Adam asked Pickton if he had ever heard of Paul Bernardo and Karla Homolka, and without waiting for him to respond, he explained that the couple killed young girls in Ontario. He said that Bernardo and Homolka were the first man-woman team in Canada involved in serial killings, at least as far as the police knew. He was attempting to draw a comparison between them and Pickton and possibly another woman, possibly two, to infer that Pickton may have had assistance luring the women out to his farm. He was, of course, thinking of Dinah Taylor and Lynn Ellingsen, and he let Pickton know that in an attempt to shake him up a bit more.

“Now running this file, Willie, I can tell you that I…don’t know how involved, or uninvolved, Taylor and Ellingsen were with you,” Adam said. “I know they were bringing girls out to you. I’ve got tons of evidence of that.
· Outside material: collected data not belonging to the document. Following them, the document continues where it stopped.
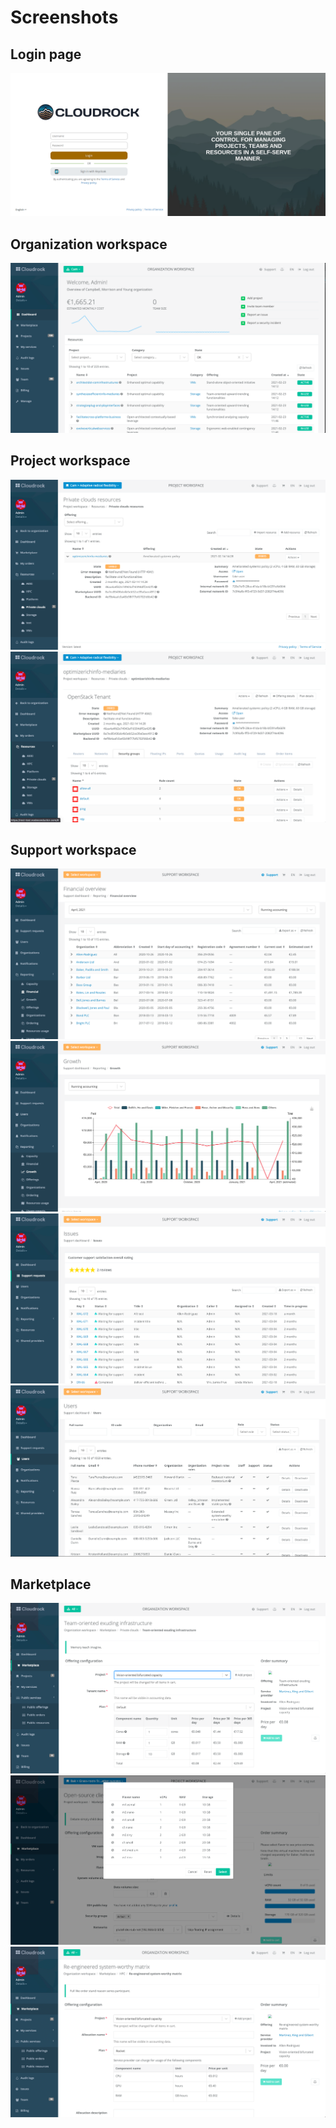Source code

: # Screenshots

## Login page

[![Landing](img/login.png)](img/login.png)

## Organization workspace

[![Organization dashboard](img/org-dashboard.png)](img/org-dashboard.png)

## Project workspace

[![Resource list](img/project-resource-list.png)](img/project-resource-list.png)
[![OpenStack details](img/project-openstack-details.png)](img/project-openstack-details.png)

## Support workspace

[![Financial overview](img/support-financial.png)](img/support-financial.png)
[![Growth reporting](img/support-growth.png)](img/support-growth.png)
[![Service desk issue](img/support-issues.png)](img/support-issues.png)
[![User management](img/support-users.png)](img/support-users.png)

## Marketplace

[![Private cloud creation](img/marketplace-tenant.png)](img/marketplace-tenant.png)
[![VM creation](img/marketplace-instance.png)](img/marketplace-instance.png)
[![SLURM creation](img/marketplace-slurm.png)](img/marketplace-slurm.png)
I know that Ellingsen has talked about blackmailing you. She talks about coming in when you were skinning a girl, hanging on a hook.”

“That’s not true,” Pickton said.

“Listen to me for a second, you know how bad it is. I know that you were angry against the girls. I know that you blame one of these girls for giving you hepatitis C, that’s true, isn’t it?”
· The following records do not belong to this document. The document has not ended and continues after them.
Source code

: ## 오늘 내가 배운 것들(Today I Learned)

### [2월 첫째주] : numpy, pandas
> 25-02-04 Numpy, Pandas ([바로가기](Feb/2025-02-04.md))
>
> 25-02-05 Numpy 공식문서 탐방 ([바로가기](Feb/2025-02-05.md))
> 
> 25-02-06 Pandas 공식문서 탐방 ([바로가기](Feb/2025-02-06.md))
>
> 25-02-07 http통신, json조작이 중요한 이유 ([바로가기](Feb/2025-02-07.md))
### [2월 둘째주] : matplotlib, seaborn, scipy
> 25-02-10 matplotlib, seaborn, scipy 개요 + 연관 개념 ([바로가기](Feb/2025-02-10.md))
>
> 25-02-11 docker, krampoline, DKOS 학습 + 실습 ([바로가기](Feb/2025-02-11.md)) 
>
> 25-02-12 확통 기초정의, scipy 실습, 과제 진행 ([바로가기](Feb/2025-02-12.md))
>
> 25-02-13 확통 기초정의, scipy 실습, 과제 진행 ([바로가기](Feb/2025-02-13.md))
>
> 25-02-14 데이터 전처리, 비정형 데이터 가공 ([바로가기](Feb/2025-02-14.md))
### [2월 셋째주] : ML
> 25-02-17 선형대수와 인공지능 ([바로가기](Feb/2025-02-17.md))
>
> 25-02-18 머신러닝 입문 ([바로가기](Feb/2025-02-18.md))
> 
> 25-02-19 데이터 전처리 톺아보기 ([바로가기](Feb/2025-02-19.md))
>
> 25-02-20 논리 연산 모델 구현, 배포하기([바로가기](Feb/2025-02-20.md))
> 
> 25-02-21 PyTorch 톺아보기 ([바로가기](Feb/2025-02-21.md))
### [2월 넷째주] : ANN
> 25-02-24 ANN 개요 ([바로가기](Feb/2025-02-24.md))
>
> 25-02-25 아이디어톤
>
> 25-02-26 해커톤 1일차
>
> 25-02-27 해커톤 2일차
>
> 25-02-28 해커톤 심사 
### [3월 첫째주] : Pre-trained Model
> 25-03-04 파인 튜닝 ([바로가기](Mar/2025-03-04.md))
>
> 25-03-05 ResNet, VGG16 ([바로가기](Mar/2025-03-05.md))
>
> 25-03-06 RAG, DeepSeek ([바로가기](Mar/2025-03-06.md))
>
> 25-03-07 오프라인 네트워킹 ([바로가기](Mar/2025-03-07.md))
Pickton did not respond verbally, but simply shook his head no.

Adam explained to Pickton that he had witnesses who would testify that Pickton had expressed his anger to them for contracting hepatitis C from one of the prostitutes, and that he was also angry over having been stabbed by Wendy Eistetter, indicating possible motives for why he had become a serial killer. Adam continued to urge him to come clean, and stressed that he needed to begin thinking about the long term and whether or not he wanted to be despised for the rest of his life. Although there were not any deals being offered to Pickton, Adam indicated that it would be better for him if he helped clear the air by showing the world that he was not really the monster that was being portrayed in the media. The implication was that if he showed some compassion and admitted to what he had done, people would not think so badly of him.
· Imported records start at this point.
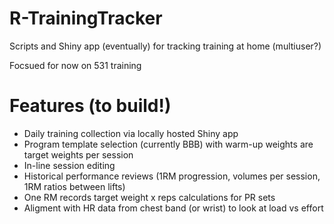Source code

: # R-TrainingTracker
Scripts and Shiny app (eventually) for tracking training at home (multiuser?)

Focsued for now on 531 training

# Features (to build!)

* Daily training collection via locally hosted Shiny app
* Program template selection (currently BBB) with warm-up weights are target weights per session
* In-line session editing
* Historical performance reviews (1RM progression, volumes per session, 1RM ratios between lifts)
* One RM records target weight x reps calculations for PR sets
* Aligment with HR data from chest band (or wrist) to look at load vs effort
“What’s in this for us?” Adam asked. “Why do we care? Two reasons, Willie. Number one is that I know these families. I met them, I know them, and I know that these ladies’ lives went wrong. I know that you have nothing but contempt for them, and I know that in my life, before I got involved in this file…I would just ignore them. I wouldn’t think about it. But I’ve met their families, and they didn’t end up wanting their kids to be that way, and your mom and dad didn’t want you to end up being a serial killer. Do you understand, Willie? That’s not what we want for our kids.”